Can you reproduce the lines in the entries below, from the line holding "Was ist denn in den Ferien los im" through the line holding "stellvertretend für ganz", with both of those lines included?

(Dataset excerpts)
++++++
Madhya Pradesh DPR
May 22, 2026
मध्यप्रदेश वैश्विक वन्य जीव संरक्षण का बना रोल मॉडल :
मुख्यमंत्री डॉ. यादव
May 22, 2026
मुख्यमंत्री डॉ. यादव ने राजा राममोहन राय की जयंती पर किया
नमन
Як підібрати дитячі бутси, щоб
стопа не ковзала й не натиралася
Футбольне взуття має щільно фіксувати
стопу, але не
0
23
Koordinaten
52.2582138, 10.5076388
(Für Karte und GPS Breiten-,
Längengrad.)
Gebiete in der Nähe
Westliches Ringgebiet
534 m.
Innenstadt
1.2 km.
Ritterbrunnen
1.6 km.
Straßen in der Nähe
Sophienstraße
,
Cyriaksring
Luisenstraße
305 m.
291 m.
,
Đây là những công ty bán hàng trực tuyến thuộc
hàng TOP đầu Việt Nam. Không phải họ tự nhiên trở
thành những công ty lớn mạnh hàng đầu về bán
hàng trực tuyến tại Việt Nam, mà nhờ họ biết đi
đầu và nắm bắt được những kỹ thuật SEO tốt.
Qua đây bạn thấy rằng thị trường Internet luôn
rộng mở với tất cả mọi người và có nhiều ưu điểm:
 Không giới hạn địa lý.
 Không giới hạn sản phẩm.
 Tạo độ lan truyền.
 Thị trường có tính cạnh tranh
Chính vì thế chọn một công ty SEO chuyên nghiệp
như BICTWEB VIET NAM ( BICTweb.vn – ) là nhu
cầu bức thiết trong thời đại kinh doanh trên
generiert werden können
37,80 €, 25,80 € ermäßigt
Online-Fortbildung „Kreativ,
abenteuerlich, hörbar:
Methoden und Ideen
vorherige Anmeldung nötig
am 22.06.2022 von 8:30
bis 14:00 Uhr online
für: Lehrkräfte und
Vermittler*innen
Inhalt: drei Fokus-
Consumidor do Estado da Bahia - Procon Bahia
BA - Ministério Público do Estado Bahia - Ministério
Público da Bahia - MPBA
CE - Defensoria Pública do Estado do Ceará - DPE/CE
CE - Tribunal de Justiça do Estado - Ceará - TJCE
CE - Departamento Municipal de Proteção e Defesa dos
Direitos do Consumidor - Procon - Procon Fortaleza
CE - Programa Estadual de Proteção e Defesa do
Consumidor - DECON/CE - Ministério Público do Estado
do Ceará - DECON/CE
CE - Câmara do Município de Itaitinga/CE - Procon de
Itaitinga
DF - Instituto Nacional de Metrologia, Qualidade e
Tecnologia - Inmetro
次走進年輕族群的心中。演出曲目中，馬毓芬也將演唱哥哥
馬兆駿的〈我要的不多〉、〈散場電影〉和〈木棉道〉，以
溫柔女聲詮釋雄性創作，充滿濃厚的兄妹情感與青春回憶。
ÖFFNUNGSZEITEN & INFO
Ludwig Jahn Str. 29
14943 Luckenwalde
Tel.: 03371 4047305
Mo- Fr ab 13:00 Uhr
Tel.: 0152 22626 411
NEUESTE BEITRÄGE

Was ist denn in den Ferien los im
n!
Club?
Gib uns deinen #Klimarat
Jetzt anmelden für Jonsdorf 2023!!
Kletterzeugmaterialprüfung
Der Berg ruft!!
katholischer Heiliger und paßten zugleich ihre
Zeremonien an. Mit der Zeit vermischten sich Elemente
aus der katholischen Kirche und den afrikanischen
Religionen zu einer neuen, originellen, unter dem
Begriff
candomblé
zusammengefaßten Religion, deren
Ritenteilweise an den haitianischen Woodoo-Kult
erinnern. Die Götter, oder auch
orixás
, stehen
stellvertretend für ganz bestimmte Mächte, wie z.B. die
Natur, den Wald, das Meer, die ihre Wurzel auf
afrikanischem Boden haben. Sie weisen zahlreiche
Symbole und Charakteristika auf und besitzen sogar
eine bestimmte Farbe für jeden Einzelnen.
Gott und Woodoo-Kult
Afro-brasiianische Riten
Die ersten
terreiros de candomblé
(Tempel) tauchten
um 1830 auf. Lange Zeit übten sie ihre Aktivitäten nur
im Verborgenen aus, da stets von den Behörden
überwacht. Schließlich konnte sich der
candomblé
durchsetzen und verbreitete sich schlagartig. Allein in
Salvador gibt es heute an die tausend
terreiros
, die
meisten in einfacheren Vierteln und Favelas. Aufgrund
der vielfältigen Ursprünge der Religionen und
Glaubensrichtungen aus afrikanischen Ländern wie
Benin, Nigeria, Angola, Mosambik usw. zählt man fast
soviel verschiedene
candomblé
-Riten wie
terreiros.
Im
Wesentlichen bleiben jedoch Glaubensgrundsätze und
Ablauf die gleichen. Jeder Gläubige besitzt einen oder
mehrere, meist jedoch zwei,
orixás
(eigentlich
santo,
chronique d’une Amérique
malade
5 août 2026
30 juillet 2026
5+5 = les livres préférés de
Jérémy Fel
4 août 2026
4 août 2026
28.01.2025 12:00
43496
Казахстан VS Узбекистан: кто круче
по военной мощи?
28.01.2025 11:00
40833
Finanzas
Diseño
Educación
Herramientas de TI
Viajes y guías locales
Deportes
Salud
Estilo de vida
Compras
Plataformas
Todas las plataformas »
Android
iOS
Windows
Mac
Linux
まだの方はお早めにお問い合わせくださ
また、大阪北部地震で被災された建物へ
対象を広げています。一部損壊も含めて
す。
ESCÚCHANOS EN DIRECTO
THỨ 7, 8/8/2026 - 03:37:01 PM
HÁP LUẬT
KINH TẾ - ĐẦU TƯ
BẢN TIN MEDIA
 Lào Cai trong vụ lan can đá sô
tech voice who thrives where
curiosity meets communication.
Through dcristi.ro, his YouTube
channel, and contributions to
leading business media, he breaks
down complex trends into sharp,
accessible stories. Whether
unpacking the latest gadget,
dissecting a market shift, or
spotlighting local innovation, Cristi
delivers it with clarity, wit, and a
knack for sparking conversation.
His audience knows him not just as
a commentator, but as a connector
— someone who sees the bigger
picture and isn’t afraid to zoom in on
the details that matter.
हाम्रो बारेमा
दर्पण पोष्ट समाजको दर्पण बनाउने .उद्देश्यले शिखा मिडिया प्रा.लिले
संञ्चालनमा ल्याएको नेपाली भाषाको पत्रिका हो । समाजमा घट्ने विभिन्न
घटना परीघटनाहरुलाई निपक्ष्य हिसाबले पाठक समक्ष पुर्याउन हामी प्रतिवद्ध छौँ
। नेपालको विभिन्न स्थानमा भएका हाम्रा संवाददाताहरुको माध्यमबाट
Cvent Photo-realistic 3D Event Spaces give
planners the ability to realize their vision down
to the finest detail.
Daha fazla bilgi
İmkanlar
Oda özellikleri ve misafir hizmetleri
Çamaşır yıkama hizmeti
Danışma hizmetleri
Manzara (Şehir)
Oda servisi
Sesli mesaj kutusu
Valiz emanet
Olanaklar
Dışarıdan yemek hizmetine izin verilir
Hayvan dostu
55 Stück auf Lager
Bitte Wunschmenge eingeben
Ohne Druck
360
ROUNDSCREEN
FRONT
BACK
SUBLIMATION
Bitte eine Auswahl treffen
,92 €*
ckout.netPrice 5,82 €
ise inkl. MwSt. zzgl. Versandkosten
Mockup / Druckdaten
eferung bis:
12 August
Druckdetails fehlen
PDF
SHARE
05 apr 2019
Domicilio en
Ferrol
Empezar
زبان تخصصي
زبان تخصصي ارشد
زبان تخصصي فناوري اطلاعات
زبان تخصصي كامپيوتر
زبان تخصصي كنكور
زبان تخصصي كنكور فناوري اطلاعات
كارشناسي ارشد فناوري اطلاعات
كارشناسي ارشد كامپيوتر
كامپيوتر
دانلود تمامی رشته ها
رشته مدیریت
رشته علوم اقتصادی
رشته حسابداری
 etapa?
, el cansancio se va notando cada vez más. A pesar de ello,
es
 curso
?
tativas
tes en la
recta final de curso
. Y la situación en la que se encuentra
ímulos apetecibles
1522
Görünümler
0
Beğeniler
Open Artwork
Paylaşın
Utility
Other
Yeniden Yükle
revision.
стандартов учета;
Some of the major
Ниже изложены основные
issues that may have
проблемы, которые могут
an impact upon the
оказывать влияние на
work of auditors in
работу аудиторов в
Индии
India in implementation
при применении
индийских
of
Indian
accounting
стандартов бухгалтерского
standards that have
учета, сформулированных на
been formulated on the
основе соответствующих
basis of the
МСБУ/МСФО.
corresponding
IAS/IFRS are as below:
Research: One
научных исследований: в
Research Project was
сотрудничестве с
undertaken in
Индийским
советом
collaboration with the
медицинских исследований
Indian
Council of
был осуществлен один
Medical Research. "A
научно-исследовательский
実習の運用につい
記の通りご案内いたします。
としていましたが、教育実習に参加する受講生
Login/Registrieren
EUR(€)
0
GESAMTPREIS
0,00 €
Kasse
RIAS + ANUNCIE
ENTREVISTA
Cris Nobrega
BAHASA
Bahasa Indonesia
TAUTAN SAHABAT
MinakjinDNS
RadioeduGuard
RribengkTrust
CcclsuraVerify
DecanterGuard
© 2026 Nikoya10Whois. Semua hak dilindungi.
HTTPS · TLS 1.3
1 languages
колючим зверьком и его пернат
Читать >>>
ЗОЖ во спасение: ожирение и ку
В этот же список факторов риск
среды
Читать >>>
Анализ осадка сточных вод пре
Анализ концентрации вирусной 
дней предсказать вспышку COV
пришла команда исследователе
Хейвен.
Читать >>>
++++++
**Exercise response**:
Was ist denn in den Ferien los im
n!
Club?
Gib uns deinen #Klimarat
Jetzt anmelden für Jonsdorf 2023!!
Kletterzeugmaterialprüfung
Der Berg ruft!!
katholischer Heiliger und paßten zugleich ihre
Zeremonien an. Mit der Zeit vermischten sich Elemente
aus der katholischen Kirche und den afrikanischen
Religionen zu einer neuen, originellen, unter dem
Begriff
candomblé
zusammengefaßten Religion, deren
Ritenteilweise an den haitianischen Woodoo-Kult
erinnern. Die Götter, oder auch
orixás
, stehen
stellvertretend für ganz bestimmte Mächte, wie z.B. die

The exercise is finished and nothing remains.